[[ Provided data open ]]

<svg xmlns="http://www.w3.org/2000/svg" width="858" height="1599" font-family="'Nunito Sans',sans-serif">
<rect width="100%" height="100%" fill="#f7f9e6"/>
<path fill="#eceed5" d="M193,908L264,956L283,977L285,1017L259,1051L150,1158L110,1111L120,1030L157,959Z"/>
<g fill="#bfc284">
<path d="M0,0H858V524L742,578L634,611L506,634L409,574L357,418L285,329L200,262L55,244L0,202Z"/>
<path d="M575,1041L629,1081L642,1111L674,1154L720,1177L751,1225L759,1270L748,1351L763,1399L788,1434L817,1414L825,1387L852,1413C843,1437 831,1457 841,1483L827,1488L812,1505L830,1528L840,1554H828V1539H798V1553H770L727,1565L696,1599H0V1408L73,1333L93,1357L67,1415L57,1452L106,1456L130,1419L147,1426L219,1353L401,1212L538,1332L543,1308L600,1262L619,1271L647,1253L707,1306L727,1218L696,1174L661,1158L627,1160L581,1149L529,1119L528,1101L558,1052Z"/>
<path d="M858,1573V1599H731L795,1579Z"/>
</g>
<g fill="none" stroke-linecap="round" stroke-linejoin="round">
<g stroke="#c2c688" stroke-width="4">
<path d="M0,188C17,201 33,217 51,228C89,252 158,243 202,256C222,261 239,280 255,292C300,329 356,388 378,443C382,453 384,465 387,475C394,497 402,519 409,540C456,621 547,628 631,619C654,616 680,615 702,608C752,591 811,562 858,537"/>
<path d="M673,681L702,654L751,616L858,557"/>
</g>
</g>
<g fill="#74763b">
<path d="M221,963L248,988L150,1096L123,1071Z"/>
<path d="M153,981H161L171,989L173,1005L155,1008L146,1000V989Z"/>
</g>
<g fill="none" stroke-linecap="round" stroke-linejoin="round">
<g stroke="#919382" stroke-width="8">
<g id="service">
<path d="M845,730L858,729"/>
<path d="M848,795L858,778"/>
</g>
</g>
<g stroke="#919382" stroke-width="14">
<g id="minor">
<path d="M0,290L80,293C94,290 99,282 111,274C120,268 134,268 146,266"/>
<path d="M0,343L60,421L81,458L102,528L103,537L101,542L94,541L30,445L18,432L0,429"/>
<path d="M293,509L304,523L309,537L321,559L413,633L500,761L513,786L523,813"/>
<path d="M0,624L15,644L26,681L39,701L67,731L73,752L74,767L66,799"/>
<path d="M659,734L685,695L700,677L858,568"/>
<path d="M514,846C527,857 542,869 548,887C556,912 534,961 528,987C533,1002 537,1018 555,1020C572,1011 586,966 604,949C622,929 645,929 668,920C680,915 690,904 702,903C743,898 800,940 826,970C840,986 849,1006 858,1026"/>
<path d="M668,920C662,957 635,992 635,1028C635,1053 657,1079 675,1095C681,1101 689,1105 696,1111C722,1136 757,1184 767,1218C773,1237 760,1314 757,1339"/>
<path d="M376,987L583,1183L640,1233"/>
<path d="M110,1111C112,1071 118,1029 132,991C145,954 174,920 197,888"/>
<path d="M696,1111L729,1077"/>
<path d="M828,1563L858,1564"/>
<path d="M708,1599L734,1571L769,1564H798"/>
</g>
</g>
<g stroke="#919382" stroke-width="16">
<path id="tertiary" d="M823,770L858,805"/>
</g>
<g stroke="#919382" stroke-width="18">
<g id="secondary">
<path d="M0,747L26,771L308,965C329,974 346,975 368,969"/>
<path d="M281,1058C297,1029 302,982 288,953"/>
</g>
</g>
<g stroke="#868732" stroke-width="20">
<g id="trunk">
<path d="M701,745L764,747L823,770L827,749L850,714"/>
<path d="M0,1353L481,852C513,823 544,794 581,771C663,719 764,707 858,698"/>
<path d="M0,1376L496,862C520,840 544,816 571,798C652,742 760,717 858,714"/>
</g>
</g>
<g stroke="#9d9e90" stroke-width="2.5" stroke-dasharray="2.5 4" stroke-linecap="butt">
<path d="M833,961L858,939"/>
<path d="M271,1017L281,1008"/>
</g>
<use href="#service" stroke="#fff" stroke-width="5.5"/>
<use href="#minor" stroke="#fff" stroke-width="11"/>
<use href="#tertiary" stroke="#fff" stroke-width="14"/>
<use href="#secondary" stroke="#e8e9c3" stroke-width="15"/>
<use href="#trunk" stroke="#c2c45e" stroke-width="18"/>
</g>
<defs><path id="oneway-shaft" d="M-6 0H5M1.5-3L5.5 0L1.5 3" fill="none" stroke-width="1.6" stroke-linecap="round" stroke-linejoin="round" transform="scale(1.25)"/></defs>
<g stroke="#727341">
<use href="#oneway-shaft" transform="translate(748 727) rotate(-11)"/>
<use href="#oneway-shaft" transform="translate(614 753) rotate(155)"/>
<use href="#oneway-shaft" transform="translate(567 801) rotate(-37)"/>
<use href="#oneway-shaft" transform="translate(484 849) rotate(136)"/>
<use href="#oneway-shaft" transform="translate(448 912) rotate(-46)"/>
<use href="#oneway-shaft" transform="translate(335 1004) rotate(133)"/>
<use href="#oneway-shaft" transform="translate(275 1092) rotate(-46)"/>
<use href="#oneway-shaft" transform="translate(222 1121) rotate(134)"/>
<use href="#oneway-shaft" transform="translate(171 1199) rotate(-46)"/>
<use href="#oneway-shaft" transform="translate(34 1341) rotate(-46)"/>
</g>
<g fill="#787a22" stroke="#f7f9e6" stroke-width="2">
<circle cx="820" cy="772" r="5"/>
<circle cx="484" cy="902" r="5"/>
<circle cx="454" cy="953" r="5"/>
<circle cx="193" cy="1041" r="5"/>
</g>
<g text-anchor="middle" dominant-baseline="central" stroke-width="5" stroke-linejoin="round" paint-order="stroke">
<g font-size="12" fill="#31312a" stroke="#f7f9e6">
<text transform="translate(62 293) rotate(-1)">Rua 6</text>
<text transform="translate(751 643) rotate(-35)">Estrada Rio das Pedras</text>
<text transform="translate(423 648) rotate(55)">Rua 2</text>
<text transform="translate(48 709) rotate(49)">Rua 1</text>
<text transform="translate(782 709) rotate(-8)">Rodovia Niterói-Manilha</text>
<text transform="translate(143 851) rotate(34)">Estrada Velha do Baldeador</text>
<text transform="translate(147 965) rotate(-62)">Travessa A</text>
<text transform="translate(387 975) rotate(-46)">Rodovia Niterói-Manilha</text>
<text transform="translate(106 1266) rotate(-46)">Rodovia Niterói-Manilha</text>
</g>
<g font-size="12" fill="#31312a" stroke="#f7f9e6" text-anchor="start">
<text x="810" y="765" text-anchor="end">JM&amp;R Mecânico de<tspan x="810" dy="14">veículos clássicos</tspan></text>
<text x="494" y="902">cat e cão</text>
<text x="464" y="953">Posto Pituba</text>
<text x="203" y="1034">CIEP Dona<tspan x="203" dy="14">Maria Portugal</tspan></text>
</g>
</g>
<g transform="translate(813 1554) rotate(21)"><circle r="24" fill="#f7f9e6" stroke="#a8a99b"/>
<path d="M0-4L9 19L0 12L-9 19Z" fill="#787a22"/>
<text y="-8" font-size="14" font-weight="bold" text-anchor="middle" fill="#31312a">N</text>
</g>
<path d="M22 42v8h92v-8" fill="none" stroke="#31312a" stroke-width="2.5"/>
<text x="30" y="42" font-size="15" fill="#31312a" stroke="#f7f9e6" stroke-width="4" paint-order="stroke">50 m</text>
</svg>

[[ Provided data closed ]]

▶ **Prompt**: Copy out all the records exactly.

▶ **Task answer**:
<svg xmlns="http://www.w3.org/2000/svg" width="858" height="1599" font-family="'Nunito Sans',sans-serif">
<rect width="100%" height="100%" fill="#f7f9e6"/>
<path fill="#eceed5" d="M193,908L264,956L283,977L285,1017L259,1051L150,1158L110,1111L120,1030L157,959Z"/>
<g fill="#bfc284">
<path d="M0,0H858V524L742,578L634,611L506,634L409,574L357,418L285,329L200,262L55,244L0,202Z"/>
<path d="M575,1041L629,1081L642,1111L674,1154L720,1177L751,1225L759,1270L748,1351L763,1399L788,1434L817,1414L825,1387L852,1413C843,1437 831,1457 841,1483L827,1488L812,1505L830,1528L840,1554H828V1539H798V1553H770L727,1565L696,1599H0V1408L73,1333L93,1357L67,1415L57,1452L106,1456L130,1419L147,1426L219,1353L401,1212L538,1332L543,1308L600,1262L619,1271L647,1253L707,1306L727,1218L696,1174L661,1158L627,1160L581,1149L529,1119L528,1101L558,1052Z"/>
<path d="M858,1573V1599H731L795,1579Z"/>
</g>
<g fill="none" stroke-linecap="round" stroke-linejoin="round">
<g stroke="#c2c688" stroke-width="4">
<path d="M0,188C17,201 33,217 51,228C89,252 158,243 202,256C222,261 239,280 255,292C300,329 356,388 378,443C382,453 384,465 387,475C394,497 402,519 409,540C456,621 547,628 631,619C654,616 680,615 702,608C752,591 811,562 858,537"/>
<path d="M673,681L702,654L751,616L858,557"/>
</g>
</g>
<g fill="#74763b">
<path d="M221,963L248,988L150,1096L123,1071Z"/>
<path d="M153,981H161L171,989L173,1005L155,1008L146,1000V989Z"/>
</g>
<g fill="none" stroke-linecap="round" stroke-linejoin="round">
<g stroke="#919382" stroke-width="8">
<g id="service">
<path d="M845,730L858,729"/>
<path d="M848,795L858,778"/>
</g>
</g>
<g stroke="#919382" stroke-width="14">
<g id="minor">
<path d="M0,290L80,293C94,290 99,282 111,274C120,268 134,268 146,266"/>
<path d="M0,343L60,421L81,458L102,528L103,537L101,542L94,541L30,445L18,432L0,429"/>
<path d="M293,509L304,523L309,537L321,559L413,633L500,761L513,786L523,813"/>
<path d="M0,624L15,644L26,681L39,701L67,731L73,752L74,767L66,799"/>
<path d="M659,734L685,695L700,677L858,568"/>
<path d="M514,846C527,857 542,869 548,887C556,912 534,961 528,987C533,1002 537,1018 555,1020C572,1011 586,966 604,949C622,929 645,929 668,920C680,915 690,904 702,903C743,898 800,940 826,970C840,986 849,1006 858,1026"/>
<path d="M668,920C662,957 635,992 635,1028C635,1053 657,1079 675,1095C681,1101 689,1105 696,1111C722,1136 757,1184 767,1218C773,1237 760,1314 757,1339"/>
<path d="M376,987L583,1183L640,1233"/>
<path d="M110,1111C112,1071 118,1029 132,991C145,954 174,920 197,888"/>
<path d="M696,1111L729,1077"/>
<path d="M828,1563L858,1564"/>
<path d="M708,1599L734,1571L769,1564H798"/>
</g>
</g>
<g stroke="#919382" stroke-width="16">
<path id="tertiary" d="M823,770L858,805"/>
</g>
<g stroke="#919382" stroke-width="18">
<g id="secondary">
<path d="M0,747L26,771L308,965C329,974 346,975 368,969"/>
<path d="M281,1058C297,1029 302,982 288,953"/>
</g>
</g>
<g stroke="#868732" stroke-width="20">
<g id="trunk">
<path d="M701,745L764,747L823,770L827,749L850,714"/>
<path d="M0,1353L481,852C513,823 544,794 581,771C663,719 764,707 858,698"/>
<path d="M0,1376L496,862C520,840 544,816 571,798C652,742 760,717 858,714"/>
</g>
</g>
<g stroke="#9d9e90" stroke-width="2.5" stroke-dasharray="2.5 4" stroke-linecap="butt">
<path d="M833,961L858,939"/>
<path d="M271,1017L281,1008"/>
</g>
<use href="#service" stroke="#fff" stroke-width="5.5"/>
<use href="#minor" stroke="#fff" stroke-width="11"/>
<use href="#tertiary" stroke="#fff" stroke-width="14"/>
<use href="#secondary" stroke="#e8e9c3" stroke-width="15"/>
<use href="#trunk" stroke="#c2c45e" stroke-width="18"/>
</g>
<defs><path id="oneway-shaft" d="M-6 0H5M1.5-3L5.5 0L1.5 3" fill="none" stroke-width="1.6" stroke-linecap="round" stroke-linejoin="round" transform="scale(1.25)"/></defs>
<g stroke="#727341">
<use href="#oneway-shaft" transform="translate(748 727) rotate(-11)"/>
<use href="#oneway-shaft" transform="translate(614 753) rotate(155)"/>
<use href="#oneway-shaft" transform="translate(567 801) rotate(-37)"/>
<use href="#oneway-shaft" transform="translate(484 849) rotate(136)"/>
<use href="#oneway-shaft" transform="translate(448 912) rotate(-46)"/>
<use href="#oneway-shaft" transform="translate(335 1004) rotate(133)"/>
<use href="#oneway-shaft" transform="translate(275 1092) rotate(-46)"/>
<use href="#oneway-shaft" transform="translate(222 1121) rotate(134)"/>
<use href="#oneway-shaft" transform="translate(171 1199) rotate(-46)"/>
<use href="#oneway-shaft" transform="translate(34 1341) rotate(-46)"/>
</g>
<g fill="#787a22" stroke="#f7f9e6" stroke-width="2">
<circle cx="820" cy="772" r="5"/>
<circle cx="484" cy="902" r="5"/>
<circle cx="454" cy="953" r="5"/>
<circle cx="193" cy="1041" r="5"/>
</g>
<g text-anchor="middle" dominant-baseline="central" stroke-width="5" stroke-linejoin="round" paint-order="stroke">
<g font-size="12" fill="#31312a" stroke="#f7f9e6">
<text transform="translate(62 293) rotate(-1)">Rua 6</text>
<text transform="translate(751 643) rotate(-35)">Estrada Rio das Pedras</text>
<text transform="translate(423 648) rotate(55)">Rua 2</text>
<text transform="translate(48 709) rotate(49)">Rua 1</text>
<text transform="translate(782 709) rotate(-8)">Rodovia Niterói-Manilha</text>
<text transform="translate(143 851) rotate(34)">Estrada Velha do Baldeador</text>
<text transform="translate(147 965) rotate(-62)">Travessa A</text>
<text transform="translate(387 975) rotate(-46)">Rodovia Niterói-Manilha</text>
<text transform="translate(106 1266) rotate(-46)">Rodovia Niterói-Manilha</text>
</g>
<g font-size="12" fill="#31312a" stroke="#f7f9e6" text-anchor="start">
<text x="810" y="765" text-anchor="end">JM&amp;R Mecânico de<tspan x="810" dy="14">veículos clássicos</tspan></text>
<text x="494" y="902">cat e cão</text>
<text x="464" y="953">Posto Pituba</text>
<text x="203" y="1034">CIEP Dona<tspan x="203" dy="14">Maria Portugal</tspan></text>
</g>
</g>
<g transform="translate(813 1554) rotate(21)"><circle r="24" fill="#f7f9e6" stroke="#a8a99b"/>
<path d="M0-4L9 19L0 12L-9 19Z" fill="#787a22"/>
<text y="-8" font-size="14" font-weight="bold" text-anchor="middle" fill="#31312a">N</text>
</g>
<path d="M22 42v8h92v-8" fill="none" stroke="#31312a" stroke-width="2.5"/>
<text x="30" y="42" font-size="15" fill="#31312a" stroke="#f7f9e6" stroke-width="4" paint-order="stroke">50 m</text>
</svg>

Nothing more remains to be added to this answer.